The couple staggered toward the hospital. He was covered only with his wife’s apron. He remembered moving in silence through a fog of smoke and dust.
“There were the shadowy forms of people . . . like walking ghosts,” he wrote. “Others moved . . . like scarecrows, their arms held out from their bodies with forearms and hands dangling . . . I suddenly realized that they had been burned and were holding their arms out to prevent the painful friction.”
“A naked woman carrying a naked baby came into view,” he remembered. “I averted my gaze. . . . But then I saw a naked man, and it occurred to me that, like myself, some strange thing had deprived them of their clothes.”
“No one spoke,” he recalled. “Why was everyone so quiet?”
The hospital was on fire.
“The streets were deserted except for the dead,” he wrote. “Some looked as if they had been frozen by death while in the full action of flight; others lay sprawled as though some giant had flung them . . . from a great height.”
Another doctor had watched the sad parade of the injured pass his house trying to get out of town.
“The sight of them was almost unbearable,” he told Hachiya. “Their faces and hands were burnt and swollen; and great sheets of skin had peeled away from their tissues to hang down like rags.”
“They moved like a line of ants,” he said. “This morning . . . I found them lying on both sides of the road so thick that it was impossible to pass without stepping on them.”
The devastation was almost total. “Hiroshima was no longer a city,” Hachiya recalled.
As the Enola Gay and its two escort planes headed back Tinian, a young scientist named Luis W. Alvarez, who would later win the Nobel Prize in physics, sat aboard the “Great Artiste” flying at 28,000 feet and wrote a letter to his 4-year-old son.
Alvarez had been worried that all the kinks in the bomb had not been worked out. But over Hiroshima, as he had watched from a port hole in the plane, he had seen the flash – “many times brighter than the sun” – and knew that all had gone as planned.

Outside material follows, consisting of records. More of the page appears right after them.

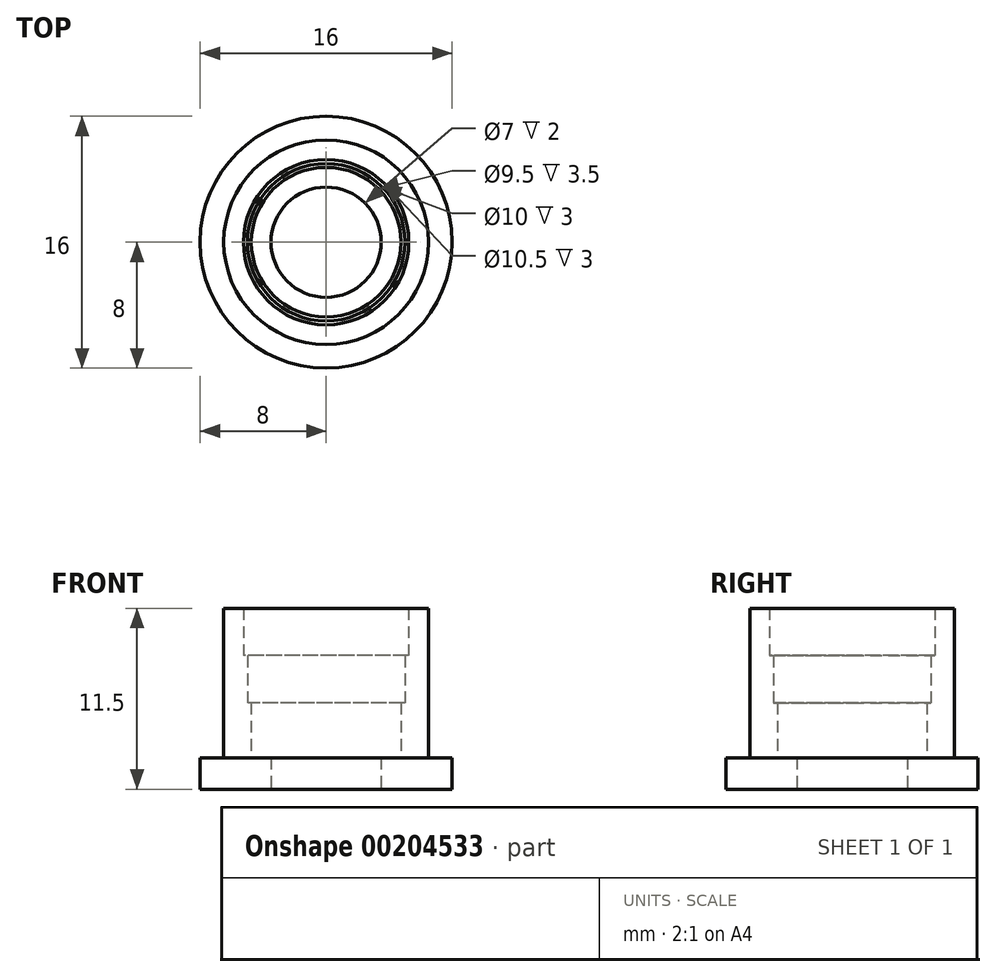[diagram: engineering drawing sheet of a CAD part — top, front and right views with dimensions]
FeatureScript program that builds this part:
annotation { "Feature Type Name" : "Feature", "Feature Type Description" : "" }
export const myFeature = defineFeature(function(context is Context, id is Id, definition is map)
    precondition{}
    {
        {
            var Q0;
            Q0=qCreatedBy(makeId("Top.planeOp"),FACE);
            var sketch = newSketch(context, id + "F0", { "sketchPlane" : qUnion([Q0])});
            skCircle(sketch, "E0", {"center": v(0, 0) * mm, "radius": 8 * mm});
            skCircle(sketch, "E1", {"center": v(0, 0) * mm, "radius": 3.5 * mm});
            skSolve(sketch);
        }
        {
            var Q0;
            Q0=makeQuery(id+"F0.imprint","IMPRINT",FACE,{"disambiguationData":[TD([[makeQuery(id+"F0.imprint","IMPRINT",EDGE,{"derivedFrom":sQuery(id+"F0.wireOp",EDGE,"E0")}),1.0]])]});
            extrude(context, id + "F1", {"entities" : qUnion([Q0]), "depth" : 2 * mm});
        }
        {
            var Q0;
            Q0=makeQuery(id+"F1.opExtrude","CAP_FACE",FACE,{"disambiguationData":[OSD([sQuery(id+"F0.wireOp",EDGE,"E0"),sQuery(id+"F0.wireOp",EDGE,"E1")])],"isStart":false});
            var sketch = newSketch(context, id + "F2", { "sketchPlane" : qUnion([Q0])});
            skCircle(sketch, "E2", {"center": v(0, 0) * mm, "radius": 4.75 * mm});
            skCircle(sketch, "E3", {"center": v(0, 0) * mm, "radius": 6.5 * mm});
            skSolve(sketch);
        }
        {
            var Q0;
            Q0=makeQuery(id+"F2.imprint","IMPRINT",FACE,{"disambiguationData":[TD([[makeQuery(id+"F2.imprint","IMPRINT",EDGE,{"derivedFrom":sQuery(id+"F2.wireOp",EDGE,"E2")}),-1.0]])]});
            extrude(context, id + "F3", {"entities" : qUnion([Q0]), "operationType" : NewBodyOperationType.ADD, "depth" : 3.5 * mm});
        }
        {
            var Q0;
            Q0=makeQuery(id+"F3.opExtrude","CAP_FACE",FACE,{"disambiguationData":[OSD([sQuery(id+"F2.wireOp",EDGE,"E2"),sQuery(id+"F2.wireOp",EDGE,"E3")])],"isStart":false});
            var sketch = newSketch(context, id + "F4", { "sketchPlane" : qUnion([Q0])});
            skCircle(sketch, "E4", {"center": v(0, 0) * mm, "radius": 5 * mm});
            skCircle(sketch, "E5", {"center": v(0, 0) * mm, "radius": 6.5 * mm});
            skSolve(sketch);
        }
        {
            var Q0;
            Q0=makeQuery(id+"F4.imprint","IMPRINT",FACE,{"disambiguationData":[TD([[makeQuery(id+"F4.imprint","IMPRINT",EDGE,{"derivedFrom":sQuery(id+"F4.wireOp",EDGE,"E4")}),-1.0]])]});
            extrude(context, id + "F5", {"entities" : qUnion([Q0]), "operationType" : NewBodyOperationType.ADD, "depth" : 3 * mm});
        }
        {
            var Q0;
            Q0=makeQuery(id+"F5.opExtrude","CAP_FACE",FACE,{"disambiguationData":[OSD([sQuery(id+"F4.wireOp",EDGE,"E4"),sQuery(id+"F4.wireOp",EDGE,"E5")])],"isStart":false});
            var sketch = newSketch(context, id + "F6", { "sketchPlane" : qUnion([Q0])});
            skCircle(sketch, "E6", {"center": v(0, 0) * mm, "radius": 5.25 * mm});
            skCircle(sketch, "E7", {"center": v(0, 0) * mm, "radius": 6.5 * mm});
            skSolve(sketch);
        }
        {
            var Q0;
            Q0=makeQuery(id+"F6.imprint","IMPRINT",FACE,{"disambiguationData":[TD([[makeQuery(id+"F6.imprint","IMPRINT",EDGE,{"derivedFrom":sQuery(id+"F6.wireOp",EDGE,"E6")}),-1.0]])]});
            extrude(context, id + "F7", {"entities" : qUnion([Q0]), "operationType" : NewBodyOperationType.ADD, "depth" : 3 * mm});
        }
    });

“Dear Walter,” Alvarez wrote:
“This is the first grown-up letter I have ever written to you, and it is really for you to read when you are older. During the last few hours I have been thinking of you and your mother and our little sister Jean. It was tough to take off on this flight, not knowing whether I would ever see any of you again . . .”
The story of our mission will probably be well known to everyone by the time you read this, but at the moment only the crews of our three B-29s, and the unfortunate residents of the Hiroshima district in Japan are aware of what has happened . . .
“What regrets I have about being a party to killing and maiming thousands of Japanese civilians this morning are tempered with the hope that this terrible weapon we have created may bring the countries of the world together and prevent further wars . . .”
“We are . . . on the home stretch [now], so I’ll stop writing . . . I wanted to tell you about this while it was still fresh in my mind.